TRANS.ARCH (2020-2025) directly studies archives and subaltern memory uses; CRIC (2015-2018) examined cultural narratives of crisis and renewal.
UNIVERSIDAD NACIONAL DE TRES DE FEBRERO
Argentine public university specialising in memory studies, archives and Latin American cultural research, active in European MSCA humanities consortia.
Their core work
UNTREF is a public Argentine university based in Buenos Aires that has built a strong humanities and social sciences profile, particularly around cultural studies, collective memory, and Latin American history. Their H2020 engagement centers on qualitative research into how societies process crisis, violence, and migration — drawing on archives, literature, film, and arts rather than technical or applied science. They function as the Latin American academic anchor for European memory-studies and cultural-research consortia, contributing regional expertise, field access, and archival knowledge that European partners cannot replicate on their own.
What they specialise in
StrategicVillages (2016-2019) investigated violent settlements and clandestine burial sites in Latin America, where UNTREF's regional access is essential.
CRIC (2015-2018) explored how cultures narrate and recover from crisis — a core humanities strand in their early H2020 work.
TRANS.ARCH lists migration, gender studies, post film, literature, arts and new media as core keywords, signalling a broadening cultural-research agenda.
How they've shifted over time
In 2015-2018 UNTREF's H2020 work concentrated on cultural narratives of crisis and the physical traces of political violence in Latin America — broadly historical and anthropological. From 2020 onward their focus shifted toward archives, memory, migration, gender and media-based research, reflecting a move from studying events to studying how those events are recorded, represented and contested. The trajectory is from field-based historical inquiry toward interdisciplinary memory and media studies.

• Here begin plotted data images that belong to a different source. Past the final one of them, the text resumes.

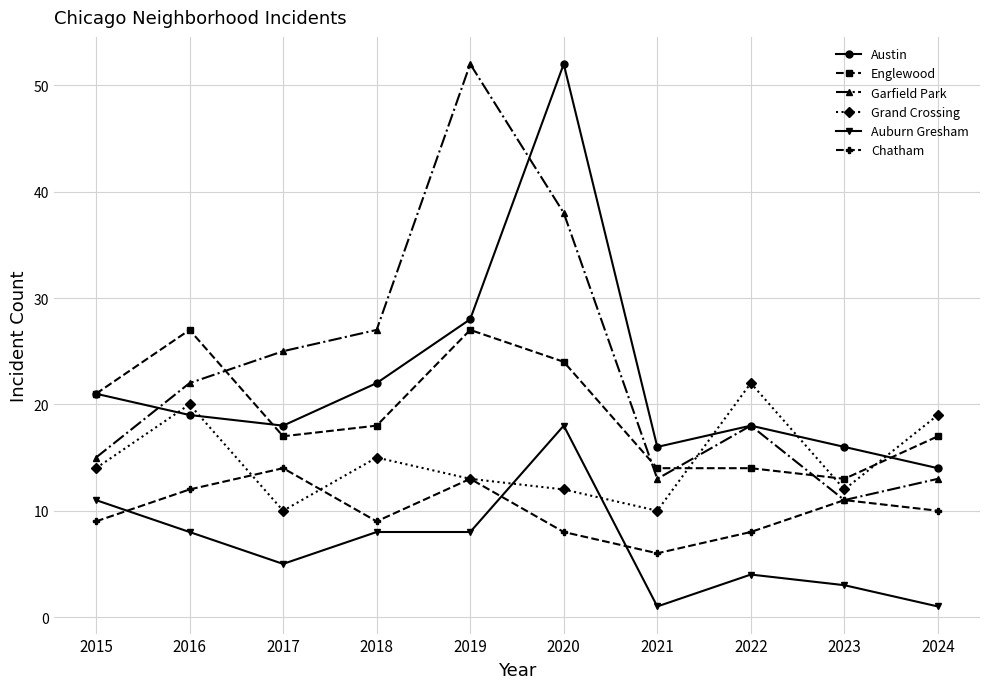

What is the total value across all series at 2024?

74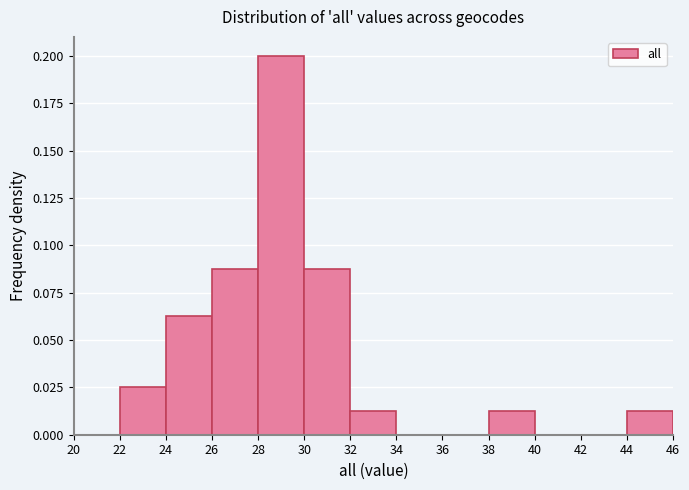

Reading left to right, transcribe this chart: for each bar, give the range it covers on the x-axis and its height. The values are not printed on the chart, so give them approximately, as read against the axis.

20 to 22: 0
22 to 24: 0.025
24 to 26: 0.065
26 to 28: 0.090
28 to 30: 0.200
30 to 32: 0.090
32 to 34: 0.015
34 to 36: 0
36 to 38: 0
38 to 40: 0.015
40 to 42: 0
42 to 44: 0
44 to 46: 0.015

They are moving toward archive-based, interdisciplinary memory research that blends literature, arts and new media, making them a useful partner for humanities consortia working on representation, displacement and contested histories.
How they like to work
UNTREF consistently joins as a partner or third party rather than coordinating, which fits their role as the non-EU regional expert in MSCA staff-exchange and fellowship projects. They have worked with 15 different partners across 11 countries on just 3 projects, indicating broad European reach rather than a tight repeat-partner loyalty pattern. Expect them to contribute regional knowledge, fieldwork access and researcher mobility rather than project management or budget leadership.
They have collaborated with 15 unique partners across 11 countries in just 3 projects, which is an unusually broad network for the project count. The reach is transatlantic, linking European humanities institutions with a Latin American research base.
What sets them apart
UNTREF is one of the few Argentine universities consistently embedded in European Marie Skłodowska-Curie humanities consortia, giving European partners direct, institutional access to Latin American archives, field sites and researchers. Their combined expertise in memory studies and post-violence field research is rare — most memory-studies partners work on European cases, while most Latin America specialists are outside MSCA networks. If you need a credible Southern-hemisphere anchor for a cultural, memory or migration project, there are very few equivalent options.
Highlights from their portfolio
- TRANS.ARCHTheir most recent and thematically rich project (2020-2025), combining archives, migration, gender and new media — a good showcase of where their research is heading.
- StrategicVillagesUnusual and high-impact topic — clandestine burial sites and violent settlements in Latin America — where UNTREF's regional access was likely decisive for the consortium.
- CRICTheir entry point into H2020 humanities networks, establishing the cultural-narratives-of-crisis angle that shaped their later work.